Excerpted passage START

Question

A white Gaussian noise \(w(t)\) with zero mean and power spectral density \(\frac{N_0}{2}\), when applied to a first-order RC low-pass filter produces an output \(n(t)\). At a particular time \(t = t_k\), the variance of the random variable \(n(t_k)\) is:

• A. \(\frac{N_0}{4RC}\)
• B. \(\frac{N_0}{2RC}\)
• C. \(\frac{N_0}{RC}\)
• D. \(\frac{2N_0}{RC}\)

Hint:

To analyze noise in RC filters, calculate the output variance by integrating the power spectral density over all frequencies. Remember to use substitution and standard integral results for efficiency.

Answer 1

The Correct Option is A

Step 1: Derive the transfer function for the RC low-pass filter.
The transfer function of a first-order RC low-pass filter is given by: \[ H(f) = \frac{1}{1 + j2\pi fRC}. \] Step 2: Connect the power spectral density and variance.
The output power spectral density \(S_{n}(f)\) is related to the input \(S_{w}(f)\) as: \[ S_{n}(f) = |H(f)|^2 S_{w}(f). \] For white Gaussian noise, \(S_{w}(f) = \frac{N_0}{2}\). The magnitude squared of the transfer function becomes: \[ |H(f)|^2 = \frac{1}{1 + (2\pi fRC)^2}. \] Step 3: Compute the variance of the output.
The variance of the output noise \(n(t_k)\) is the integral of \(S_{n}(f)\) over all frequencies: \[ {Variance} = \int_{-\infty}^\infty S_{n}(f) df = \int_{-\infty}^\infty \frac{\frac{N_0}{2}}{1 + (2\pi fRC)^2} df. \] Using the substitution \(\omega = 2\pi f\), the integral becomes: \[ {Variance} = \frac{N_0}{2} \int_{-\infty}^\infty \frac{1}{1 + (\omega RC)^2} \frac{d\omega}{2\pi}. \] The standard integral result for \(\frac{1}{1 + x^2}\) is: \[ \int_{-\infty}^\infty \frac{1}{1 + (\omega RC)^2} d\omega = \frac{\pi}{RC}. \] Substituting this result, the variance is: \[ {Variance} = \frac{N_0}{2} \cdot \frac{\pi}{RC} \cdot \frac{1}{2\pi} = \frac{N_0}{4RC}. \] Final Answer: \[\boxed{{(1) } \frac{N_0}{4RC}}\]

Excerpted passage END
Data segment START

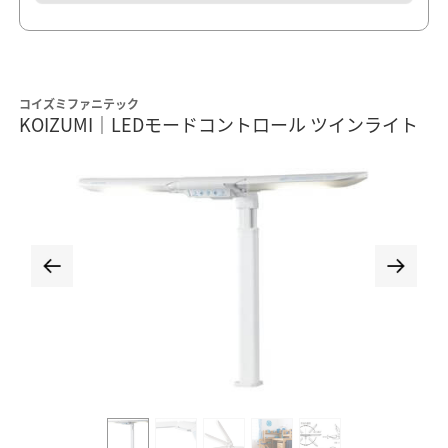
コイズミファニテック
KOIZUMI｜LEDモードコントロール ツインライト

Data segment END

» **Assignment**
Repeat word for word the part of the RC filter noise problem starting with "To analyze noise" and going on through "results for efficiency.".

» **Completed exercise**
To analyze noise in RC filters, calculate the output variance by integrating the power spectral density over all frequencies. Remember to use substitution and standard integral results for efficiency.